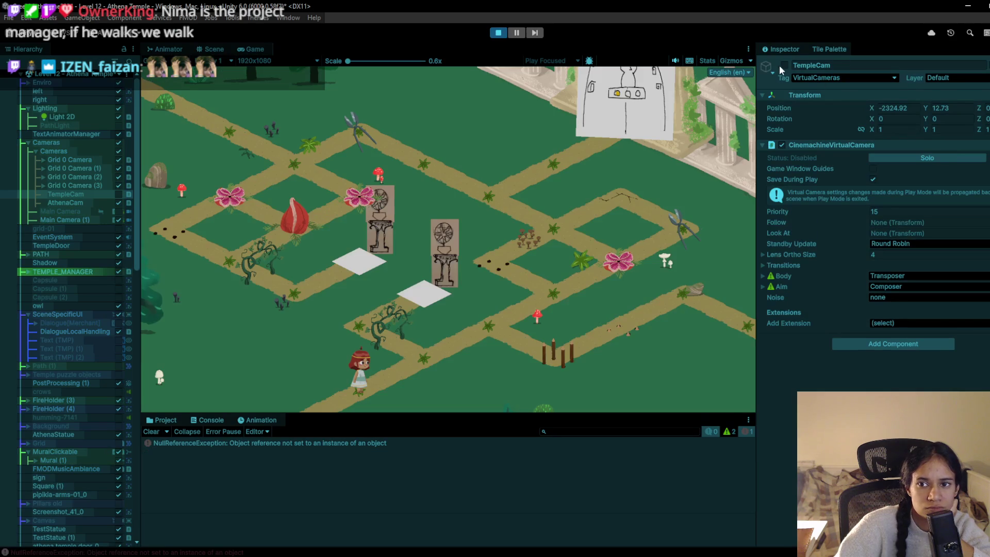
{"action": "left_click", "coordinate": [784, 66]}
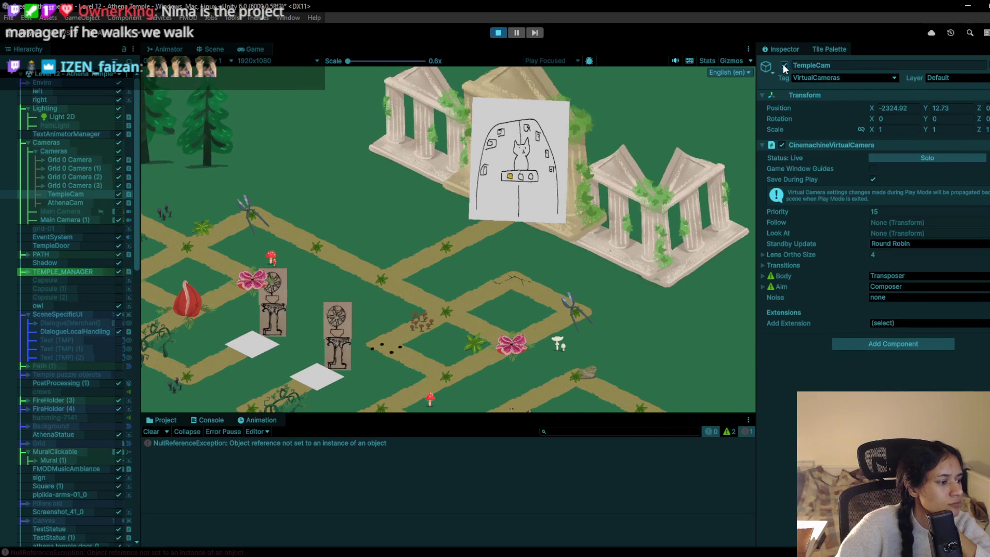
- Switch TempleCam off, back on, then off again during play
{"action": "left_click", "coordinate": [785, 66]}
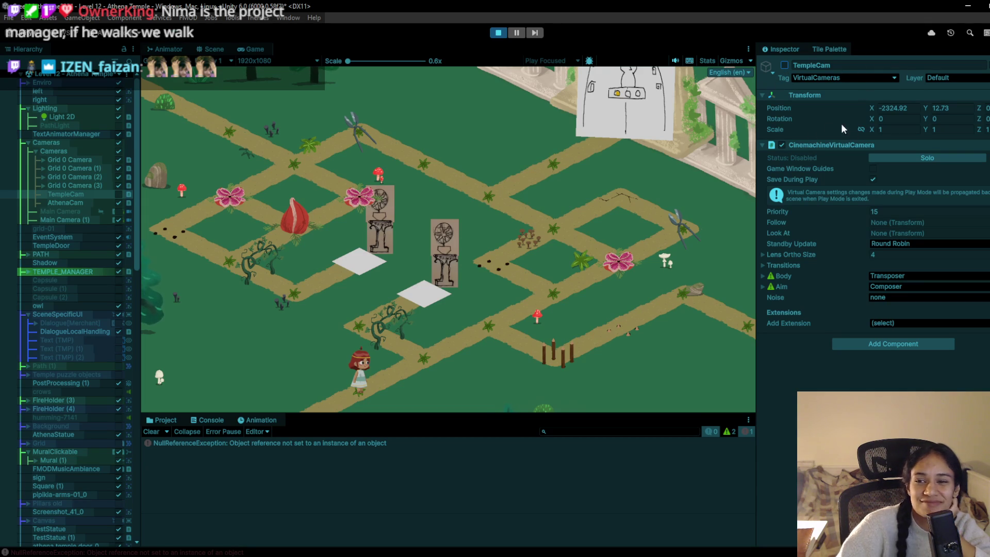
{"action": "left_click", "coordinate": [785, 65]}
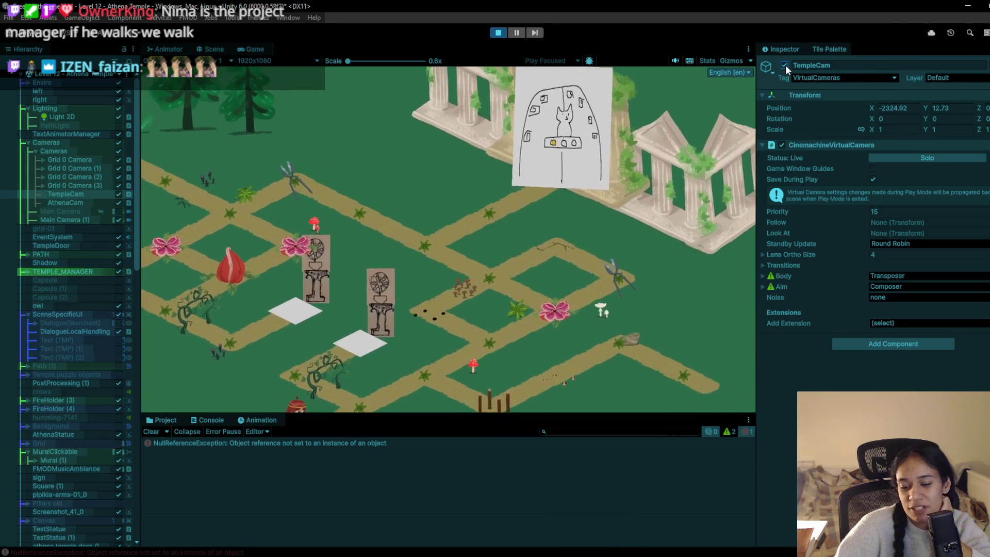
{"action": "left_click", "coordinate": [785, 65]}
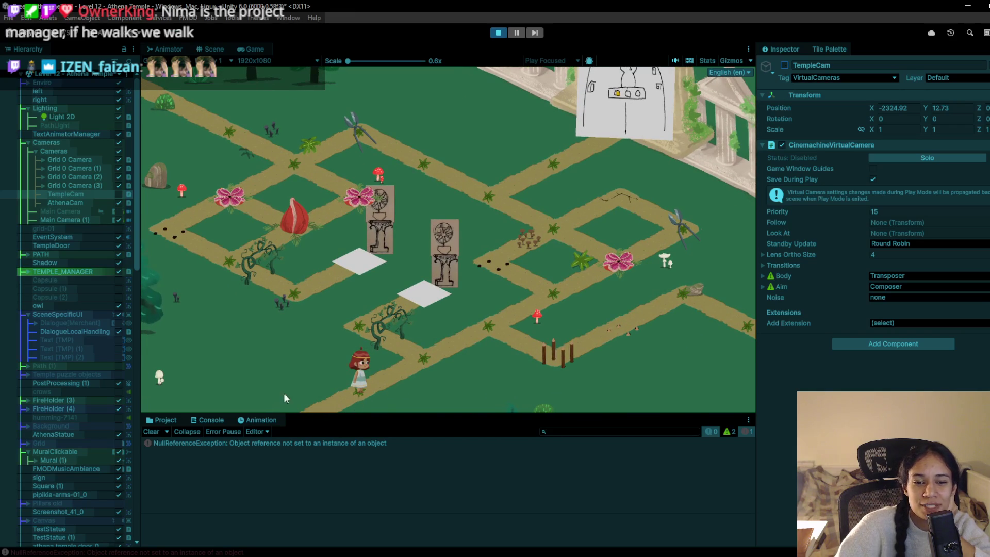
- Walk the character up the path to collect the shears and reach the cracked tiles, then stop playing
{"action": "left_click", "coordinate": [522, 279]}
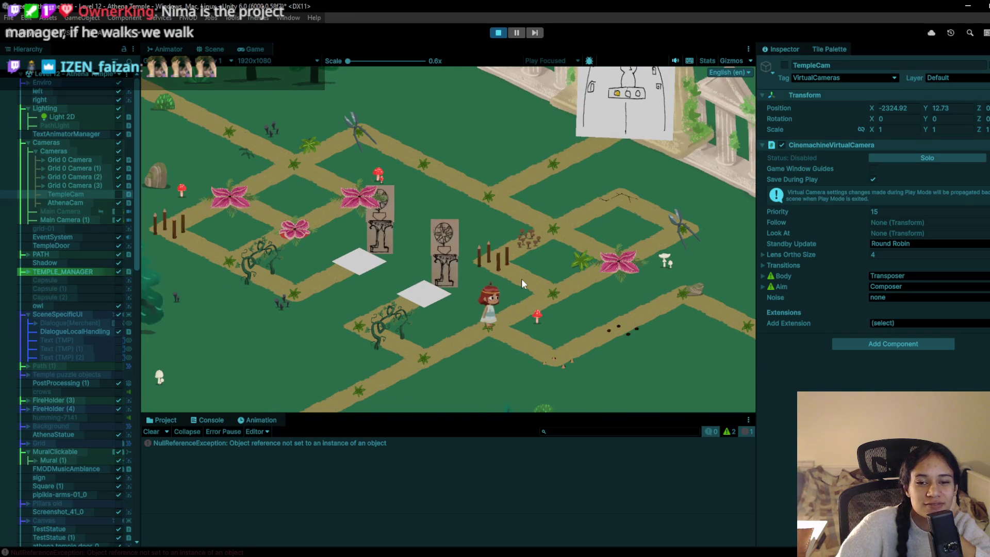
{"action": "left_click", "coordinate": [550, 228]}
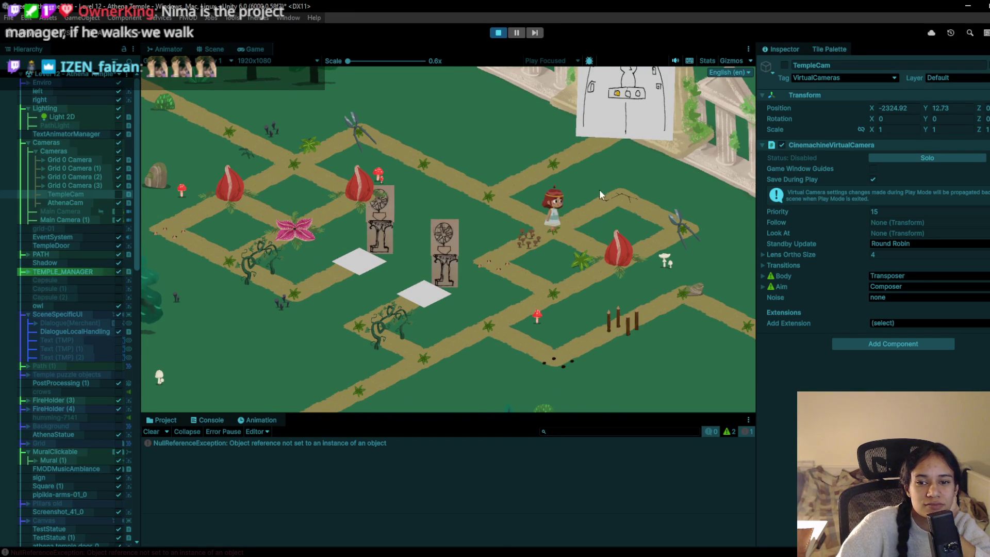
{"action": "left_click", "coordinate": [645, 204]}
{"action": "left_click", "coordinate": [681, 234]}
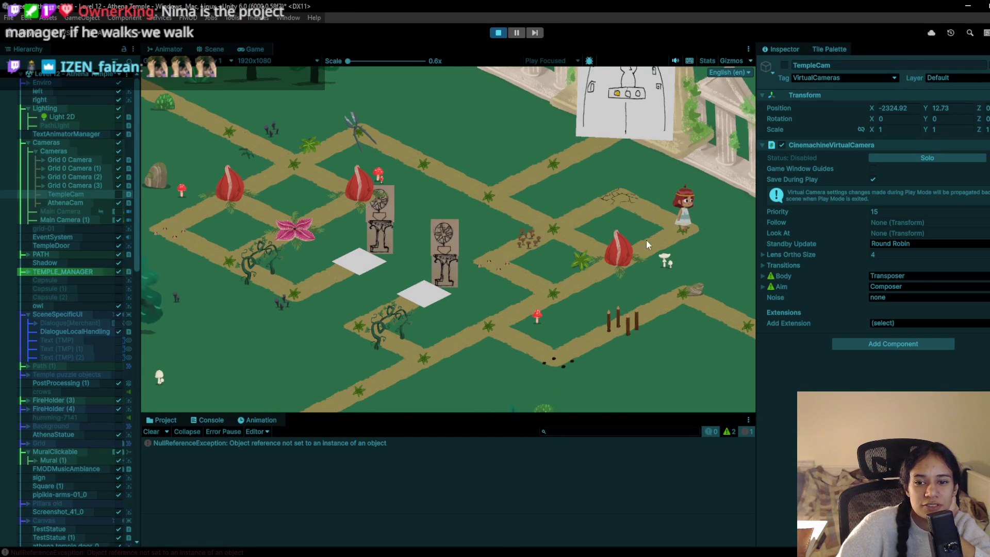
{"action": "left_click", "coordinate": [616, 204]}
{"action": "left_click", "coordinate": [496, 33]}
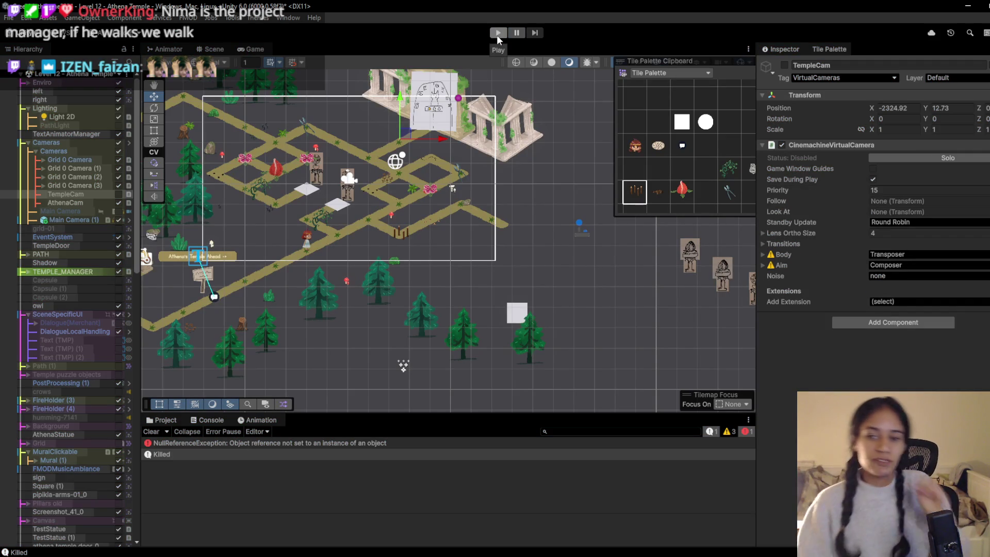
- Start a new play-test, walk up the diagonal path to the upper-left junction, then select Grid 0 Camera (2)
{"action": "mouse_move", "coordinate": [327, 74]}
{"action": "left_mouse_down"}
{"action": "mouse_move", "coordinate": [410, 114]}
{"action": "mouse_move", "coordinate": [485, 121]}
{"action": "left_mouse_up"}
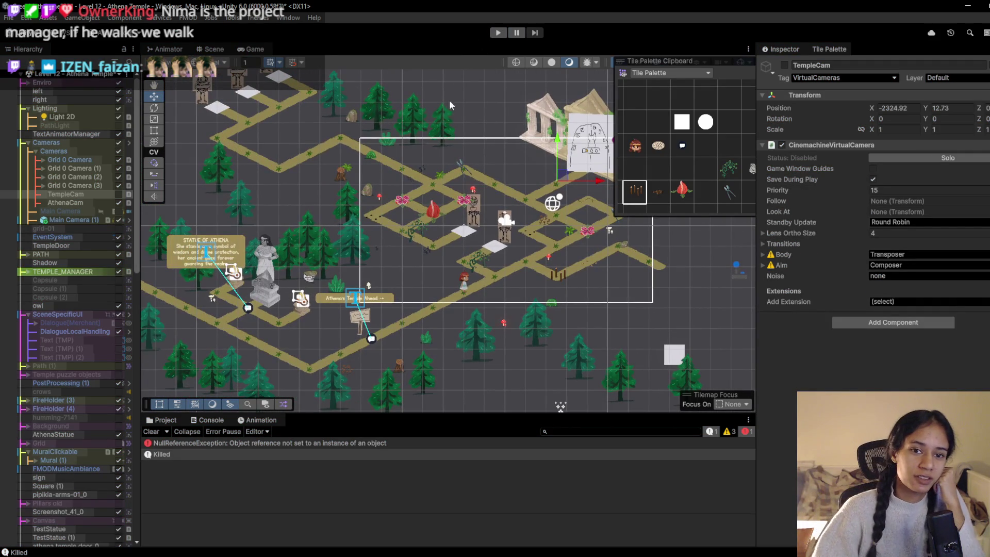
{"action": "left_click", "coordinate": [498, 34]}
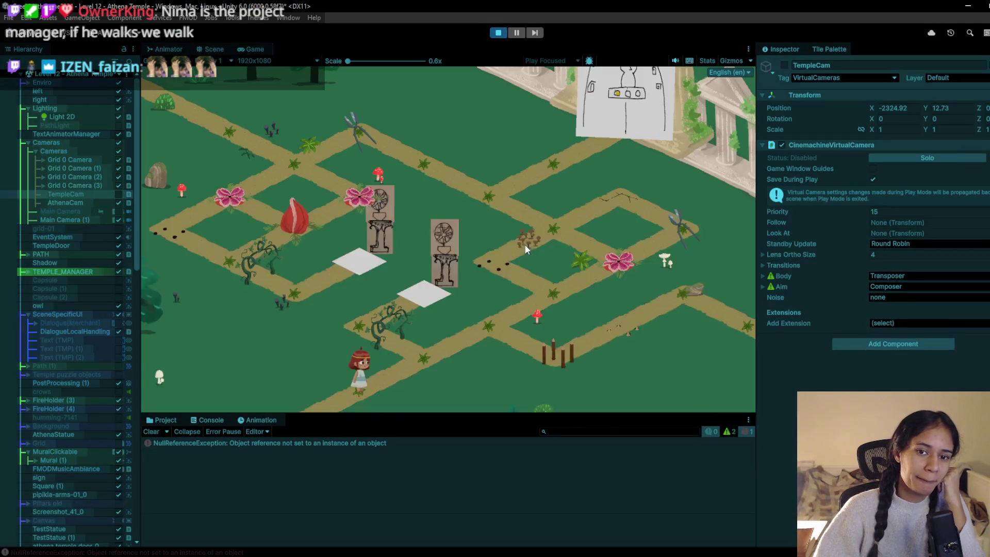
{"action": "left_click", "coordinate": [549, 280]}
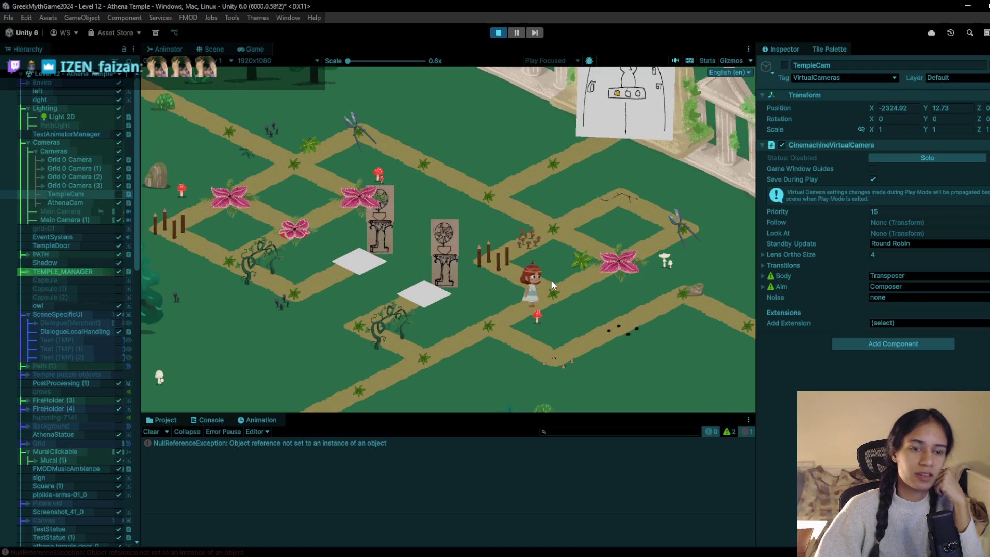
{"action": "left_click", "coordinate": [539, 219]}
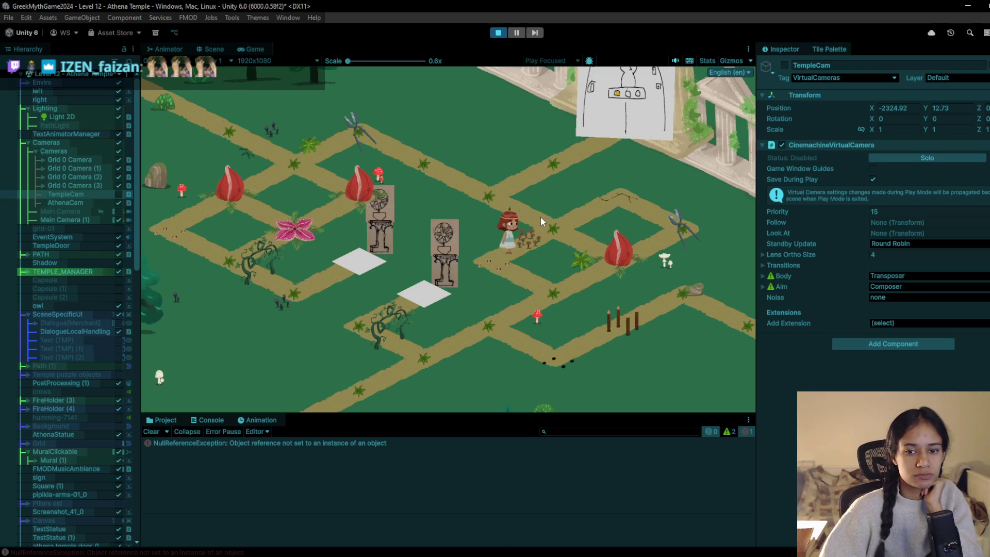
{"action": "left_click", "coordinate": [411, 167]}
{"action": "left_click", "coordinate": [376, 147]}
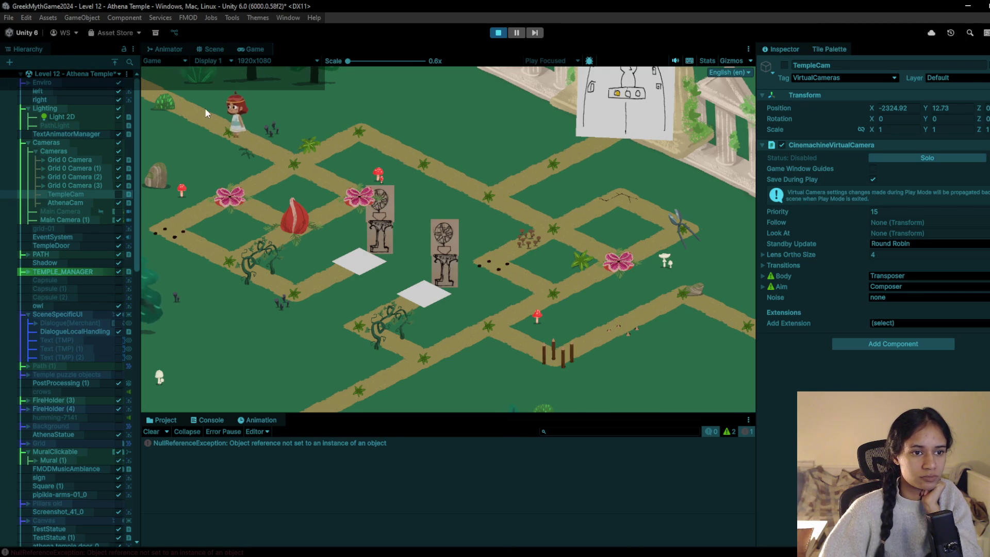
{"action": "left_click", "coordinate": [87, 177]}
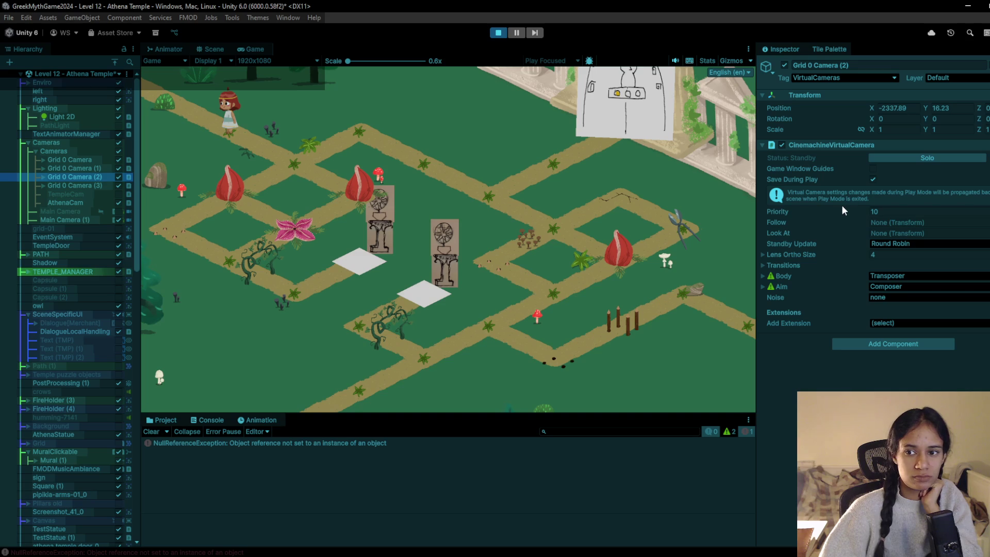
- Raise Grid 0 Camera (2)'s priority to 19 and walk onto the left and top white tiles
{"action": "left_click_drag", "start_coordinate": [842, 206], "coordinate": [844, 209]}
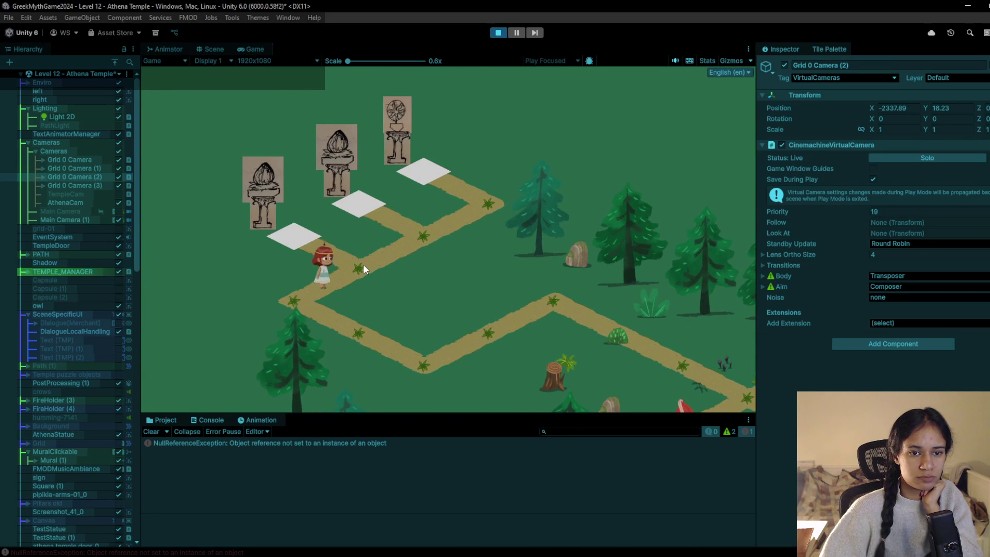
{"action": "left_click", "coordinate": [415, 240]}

- - - -

— AIM OF THE EXERCISE —
Restate the records above word for word, without the pictures.

— WRITTEN RESPONSE —
{"action": "left_click", "coordinate": [784, 66]}
- Switch TempleCam off, back on, then off again during play
{"action": "left_click", "coordinate": [785, 66]}
{"action": "left_click", "coordinate": [785, 65]}
{"action": "left_click", "coordinate": [785, 65]}
- Walk the character up the path to collect the shears and reach the cracked tiles, then stop playing
{"action": "left_click", "coordinate": [522, 279]}
{"action": "left_click", "coordinate": [550, 228]}
{"action": "left_click", "coordinate": [645, 204]}
{"action": "left_click", "coordinate": [681, 234]}
{"action": "left_click", "coordinate": [616, 204]}
{"action": "left_click", "coordinate": [496, 33]}
- Start a new play-test, walk up the diagonal path to the upper-left junction, then select Grid 0 Camera (2)
{"action": "mouse_move", "coordinate": [327, 74]}
{"action": "left_mouse_down"}
{"action": "mouse_move", "coordinate": [410, 114]}
{"action": "mouse_move", "coordinate": [485, 121]}
{"action": "left_mouse_up"}
{"action": "left_click", "coordinate": [498, 34]}
{"action": "left_click", "coordinate": [549, 280]}
{"action": "left_click", "coordinate": [539, 219]}
{"action": "left_click", "coordinate": [411, 167]}
{"action": "left_click", "coordinate": [376, 147]}
{"action": "left_click", "coordinate": [87, 177]}
- Raise Grid 0 Camera (2)'s priority to 19 and walk onto the left and top white tiles
{"action": "left_click_drag", "start_coordinate": [842, 206], "coordinate": [844, 209]}
{"action": "left_click", "coordinate": [415, 240]}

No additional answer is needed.